Im Mordfall um den Kasseler Regierungspräsidenten ermitteln die Behörden dem Bundesinnenminister zufolge in alle Richtungen. Es sei noch unklar, ob der Täter allein, in einer Gruppe oder als Teil eines Netzwerks gehandelt habe.

          Im Mordfall Lübcke ist weiterhin unklar, ob die Tat durch einen Einzeltäter, eine Gruppe oder ein terroristisches Netzwerk verübt worden ist. Die Ermittlungen gingen in alle Richtungen, sagte Bundesinnenminister Horst Seehofer (CSU) bei einer gemeinsamen Pressekonferenz mit den Präsidenten des Bundesamts für Verfassungsschutz und des Bundeskriminalamts (BKA), Thomas Haldenwang und Holger Münch am Dienstag in Berlin.

          Die Hintergründe der Tat seien noch nicht vollständig aufgeklärt und als Tatmotiv könne „derzeit nichts ausgeschlossen werden“, sagte Seehofer. „Dies ist die Stunde der Ermittler.“ Bei dem am Samstag festgenommenen Tatverdächtigen sei davon auszugehen, dass es sich um einen Rechtsextremisten handele und die Tat einen rechtsextremistischen Hintergrund habe. Dies lege die Biografie des Mannes nahe, sagte der Bundesinnenminister.

          Der Kasseler Regierungspräsident Walter Lübcke war in der Nacht zum 2. Juni tot auf der Terrasse seines Wohnhauses gefunden worden. Der 65 Jahre alte CDU-Politiker wurde aus nächster Nähe erschossen.
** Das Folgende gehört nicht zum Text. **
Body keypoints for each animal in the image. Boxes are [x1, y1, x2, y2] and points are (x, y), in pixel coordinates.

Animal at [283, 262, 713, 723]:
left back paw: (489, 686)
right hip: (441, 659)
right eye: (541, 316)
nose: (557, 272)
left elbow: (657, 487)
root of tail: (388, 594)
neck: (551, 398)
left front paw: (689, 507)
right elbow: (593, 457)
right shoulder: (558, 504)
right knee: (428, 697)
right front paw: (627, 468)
Am Wochenende wurde der 45 Jahre alte Stephan E., ein Mann mit rechtsextremem Hintergrund, als dringend tatverdächtig festgenommen.

          Ein Mann mit „rechtsextremistischer Karriere“

          Verfassungsschutzpräsident Haldenwang sagte am Dienstag, der Mann habe in den achtziger Jahren „eine rechtsextremistische Karriere begonnen“ und sei seitdem „auf dem Radar des Verfassungsschutzes“ gewesen. Da er sich zuletzt aber nicht mehr auffällig verhalten habe, sei er „etwas in den Hintergrund der Beobachtung getreten“. Der letzte Eintrag zu Stephan E. sei von 2009, bestätigte Haldenwang eine Angabe Seehofers.
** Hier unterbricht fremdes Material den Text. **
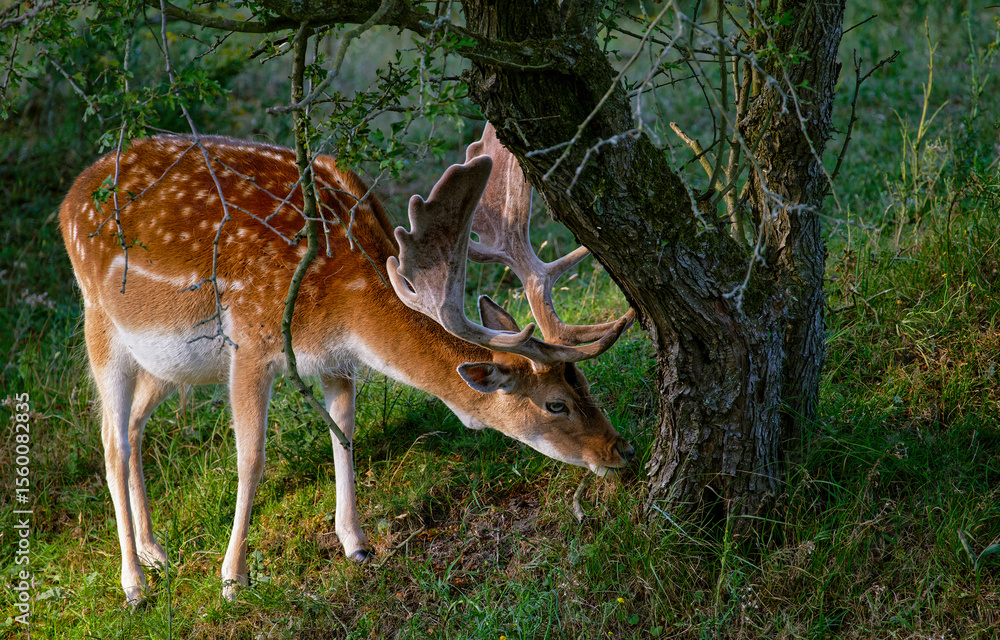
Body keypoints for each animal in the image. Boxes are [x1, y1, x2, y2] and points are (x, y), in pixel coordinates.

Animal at [59, 123, 635, 605]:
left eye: (584, 383)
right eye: (555, 404)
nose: (620, 449)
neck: (344, 302)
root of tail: (69, 198)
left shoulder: (337, 359)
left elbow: (344, 435)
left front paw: (356, 543)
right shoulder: (251, 340)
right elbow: (251, 460)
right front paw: (232, 579)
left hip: (163, 362)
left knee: (134, 426)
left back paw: (155, 551)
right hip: (99, 320)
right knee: (110, 440)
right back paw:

          Seine Behörde gehe von momentan 12.700 gewaltbereiten Rechtsextremisten aus, sagte der Verfassungsschutzpräsident. Es sei nahezu unmöglich, diese alle rund um die Uhr im Blick zu behalten. Zur Frage, welche Kontakte in die rechte, möglicherweise auch militante, Szene der Verdächtige habe, sagte Haldenwang: „Es ist zur Zeit unsere dringlichste Aufgabe, die uns bekannten Kontakte des Stephan E. abzuklären.“ Es gebe Verbindungen aus der Vergangenheit in die rechtsextreme Szene, diese werde man jetzt ausleuchten, auch um zu sehen, ob es auch heute noch Kontakte gebe.

          Der mutmaßliche Täter habe eine „lange Latte von Straftaten“, sagte BKA-Präsident Münch. Die Tatwaffe sei bislang noch nicht gefunden worden. Der Verdächtige sei Mitglied in einem Schützenverein, habe aber keine waffenrechtliche Erlaubnis gehabt.

          Das Bundeskriminalamt stufe derzeit 34 Personen aus dem rechten Spektrum als Gefährder ein, fügte Münch hinzu. 112 weitere würden als sogenannte relevante Personen gelten. Die Zahlen seien gestiegen, im Jahr 2016 seien noch 24 Personen als Gefährder eingestuft gewesen.

          Seehofer: Mord ist „ein Alarmsignal“

          Der Rechtsextremismus sei „eine erhebliche und ernstzunehmende Gefahr“ für die freie Gesellschaft, sagte Seehofer. Er müsse mit allen Mitteln des Rechtsstaates bekämpft werden. „Ein rechtsextremistischer Anschlag auf einen führenden Repräsentanten des Staates ist ein Alarmsignal, richtet sich gegen uns alle“, sagte er. Die Bundesregierung werde weiterhin alle notwendigen Anstrengungen unternehmen, um Extremismus und Terrorismus jeder Art zu bekämpfen.

          Dass es als Reaktion auf den Mord in den sozialen Netzwerken Häme für das Opfer und Beifall für den Täter gegeben habe, sei „ein weiterer Beleg für die Verrohung unserer Gesellschaft“, sagte der Bundesinnenminister.

          Die Bundesanwaltschaft hatte am Montag die Ermittlungen übernommen und die Tat als „politisches Attentat“ eingestuft. Auf eine Einbindung E.s in ein rechtsterroristisches Netzwerk gab es demnach zunächst keine konkreten Hinweise. Politiker verschiedener Parteien forderten daraufhin, insbesondere das Umfeld des mutmaßlichen Täters auszuleuchten.